A lot of the other crew I talked with made general noises about it, but seemed a bit eye-rolly on the subject. Only later did I think: they’re experts. They hate people telling them what to do. “It’s kind of a joke,” one said. “It’s all plastic. It’s always been plastic. You can’t recycle ’em. The best you can do is make them so they last longer.”
Indeed, if you look up the actual meaning of “sustainability”, making something last longer is well up the list.

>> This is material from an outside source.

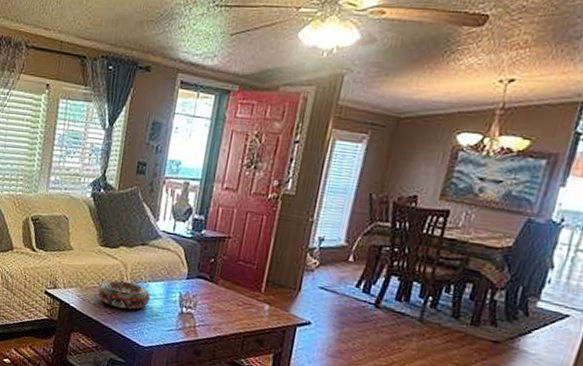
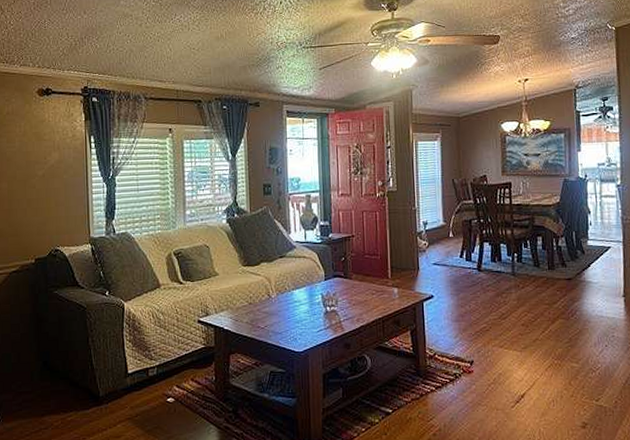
decorative bowl: present [97,280,151,310] -> none [248,294,297,321]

But it sits a bit awkwardly with surfboard making’s other priority, the one that lines up with the other side of the grand argument: Making the old board obsolete. I could see this all around me at Boardroom: new models, ones you haven’t seen yet, ones designed to cause you to forget the board you already own and rush out and buy the new one.
Firewire is the company most associated with the idea of sustainability. They are fully accredited by Sustainable Surf Co, and their boards carry the “eco-board” sticker produced by the company. Like Earth Tech, they recycle waste, making it into hexagonal paving tiles. FW’s Chuy Reyna showed me one; it looked like a block of hazelnut/vanilla ice cream. “They’re all over Surf Ranch,” Chuy told me.
They also had one of the sharpest range of new models at the show. I saw the new Dan Mann designed FRK round pintail, a slippery little thing with all the bits in the right places, and my consumption-coached Western surfer mind wigged out. Instantly I wanted a FRK myself.
Can you be sustainable and obsoletist at the same time? Be virtuous and sell 10,000 boards? Mark Price, who runs FW, is long past bullshitting about the ecological purity of their boards. “Look, they are all plastic,” he said, “they end up in landfill, all that. All we want to make sure of is that we make them in as non-toxic a way as we can.”
But then he outlined a much larger vision of sustainability — one including everything from FW’s sizeable contributions to Surfrider Foundation, SurfAid, and other charitable causes, to what he expects in the future. “It can’t go on, the consumption. We have to get ready for the day when the customer expects us to be doing something about this stuff. They will, and when they do, if you don’t have something to say for yourself, you’ll have trouble.”
Mike from Grain Surfboards won’t have to worry about that. He makes hollow frame boards from quarter inch Maine cedar, laminated with a single layer of 4 or 2oz cloth and Entropy resin. (Entropy’s not terrible anymore.) Each board takes around 50 hours to make, and every off-cut is recycled.
That made Mike about the most actually sustainable boardmaker at the show, yet he hadn’t been motivated by that; he and his business partner just love working with wood. He doesn’t even have an eco-board sticker. When I mentioned the Sustainable Surf Co’s program, he smiled a bit. “We’ve had discussions,” he said. “But when what you make is up HERE, and their standard is down THERE, what’s the point.”
BEST IN SHOW
There was a LOT. Here’s a coupla things I thought were quietly killer:
The FinJak. This is a small clip-on device that replaces the single fin box screw and plate, which is one of the most annoying things about a singly. FinJak just slips in to the fin box slot and snaps on to the fin. You can quickly and easily pop a fin in and out of a box, even shift it up and down during a surf. It’s a tiny thing but so stupidly easy and sensible, you feel like it should have been invented 30 years ago.
101 Fins. I mentioned them above. Beautiful simple fins. The range includes fins fit for FCS, Futures, boxes, and glass-ons. Flex is stiff but grades out a bit toward the tip like good fins.
Allan Gibbons six-channel widowmaker pintail. This was in the for-real Best In Show board rack. It was surrounded by far more decorated boards but honestly, they looked like painted ponies next to a thoroughbred. Allan is an ex CI backbone shaper from Santa Barbara and man he knows his lines.